De buitengewoon ambtenaar is in dienstbetrekking bij de gemeente en mag dus ook deelnemen aan de levensloopregeling. Natuurlijk moet wel getoetst worden of niet meer dan het wettelijk toegestane maximum (bij de gemeente) gespaard wordt.

Er mag gespaard worden van het belastbare deel van de vergoeding (het deel van de vergoeding waarover loonheffing verschuldigd is. Het maximum spaarbedrag bedraagt in beginsel:

  • ·

    Per jaar: 12% van het belaste loon (per dienstbetrekking)

  • ·

    In totaal: 210% van het belaste loon (per dienstbetrekking)

Voorbeeld:

De totale belaste (jaar)vergoeding bedraagt € 1.860,20.

Van die vergoeding mag max. 12% p.j. gespaard worden, in dit geval € 223,22 (12% van deze betrekking).

Bij de (eventuele) hoofdbetrekking mag daarnaast ook 12% van het loon daar gespaard worden.

Beide werkgevers toetsten (los van elkaar) of het totale spaartegoed van 210% in hun dienstbetrekking niet wordt overschreden.
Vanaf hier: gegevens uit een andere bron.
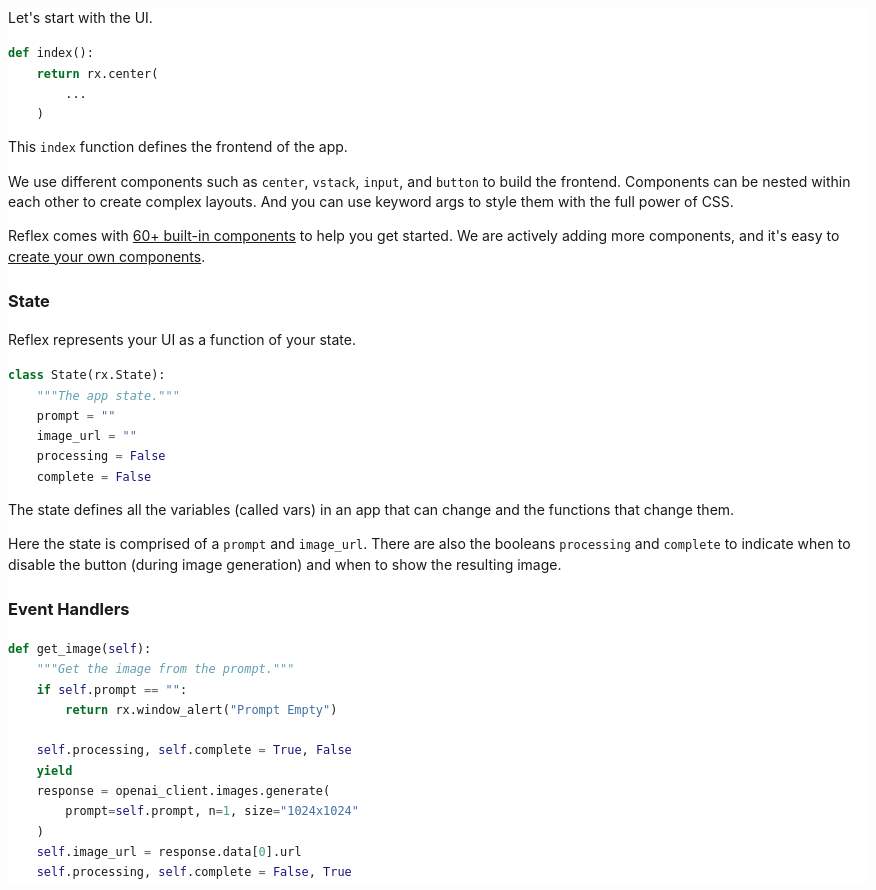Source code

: Let's start with the UI.

```python
def index():
    return rx.center(
        ...
    )
```

This `index` function defines the frontend of the app.

We use different components such as `center`, `vstack`, `input`, and `button` to build the frontend. Components can be nested within each other
to create complex layouts. And you can use keyword args to style them with the full power of CSS.

Reflex comes with [60+ built-in components](https://reflex.dev/docs/library) to help you get started. We are actively adding more components, and it's easy to [create your own components](https://reflex.dev/docs/wrapping-react/overview/).

### **State**

Reflex represents your UI as a function of your state.

```python
class State(rx.State):
    """The app state."""
    prompt = ""
    image_url = ""
    processing = False
    complete = False

```

The state defines all the variables (called vars) in an app that can change and the functions that change them.

Here the state is comprised of a `prompt` and `image_url`. There are also the booleans `processing` and `complete` to indicate when to disable the button (during image generation) and when to show the resulting image.

### **Event Handlers**

```python
def get_image(self):
    """Get the image from the prompt."""
    if self.prompt == "":
        return rx.window_alert("Prompt Empty")

    self.processing, self.complete = True, False
    yield
    response = openai_client.images.generate(
        prompt=self.prompt, n=1, size="1024x1024"
    )
    self.image_url = response.data[0].url
    self.processing, self.complete = False, True
```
Als deze grens op 1 januari van het jaar nog niet is bereikt, mag er 12% gespaard worden.

Omdat de CAR/UWO niet (integraal) van toepassing is komt de buitengewoon ambtenaar niet in aanmerking voor de werkgeversbijdrage en dienen ook aanvullende zaken te worden vastgelegd (via de “Overeenkomst Deelname Levensloopregeling”).

Het levenslooptegoed mag in beginsel alleen opgenomen worden ten behoeve van verlof, maar een buitengewoon ambtenaar heeft geen aanspraken op verlof (dat wordt uitbetaald) het levenslooptegoed kan wel worden aangewend voor:

  • ·

    opname tijdens onbetaald verlof bij de hoofdwerkgever;

  • ·

    omzetten in pensioenaanspraken;

  • ·

    geheel/gedeeltelijk afkopen (uitkering ineens alleen bij ontslag).

In de laatste twee gevallen bestaat geen recht op de levensloopverlofkorting.